Drug hypersensitivity

Drug-associated EM (DIEM) is a mechanistically distinct EM subset that involves expression of tumor necrosis factor alpha (TNF- α) in lesional skin 10 and not interferon-y as in HAEM lesions, suggesting a varying mechanism [21]. The disease process also often involves an abnormal metabolism of a responsible drug. As noted above, the keratinocyte is the ultimate target of this disease process, with keratinocyte necrosis being the earliest pathologic finding. Patients frequently display an altered metabolism of the responsible drug, and are considered to be slow acetylators, both genotypically and phenotypically. This means that an increased proportion of drug metabolism is directed toward the alternative pathway of oxidation by the cytochrome P-450 system, resulting in increased production of reactive and potentially toxic metabolites. Affected individuals have a defect in the ability to detoxify these reactive metabolites, which may then behave as haptens by binding covalently to proteins on the surface of epithelial cells. This may then induce the immune response, leading to the severe skin reaction [3]. Much of the tissue damage in drug-induced lesions appears to be due to apoptosis and, because of the paucity of the inflammatory reaction. However, particularly in TEN and SJS, there is some evidence for apoptosis-associated molecules Fas and Fas ligand (Fas-FasL) interaction. FasL mediates apoptotic cell death by binding to Fas on cells and inducing the formation of caspases.
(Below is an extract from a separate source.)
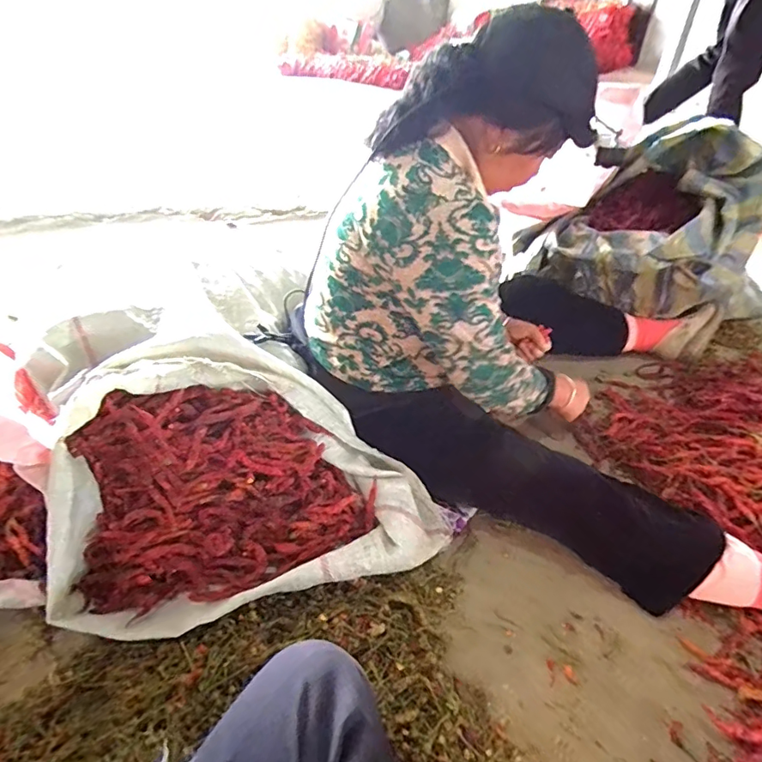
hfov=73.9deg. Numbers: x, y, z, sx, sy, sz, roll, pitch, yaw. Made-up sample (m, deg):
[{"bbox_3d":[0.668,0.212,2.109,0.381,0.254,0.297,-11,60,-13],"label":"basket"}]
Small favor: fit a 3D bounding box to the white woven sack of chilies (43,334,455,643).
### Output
[{"bbox_3d":[-0.181,0.140,0.791,0.554,0.228,0.387,-3,39,-6],"label":"white woven sack of chilies"}]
Fas is present on keratinocytes and FasL is found on activated T cells and NK cells and thus binding of keratinocytes to T cells or NK cells can induce apoptosis [22,23].

Conclusion

Through this literature review, it can be concluded that EM is classified into 2 types, the minor type that is associated with recurrent HSV and it is a hypersensitivity reaction by vasculitis on antigen antibody complex reaction, and the more serious syndrome, EM major, or SJS that is usually caused by autoimmune process to drugs and mycoplasmal infections.

Making the distinction between these conditions is valuable for providing adequate therapy and predicting the prognosis of this entity Hence, progress in the understanding of EM will require careful attention to etiologic subsets and immunopathogenesis within the spectrum of EM.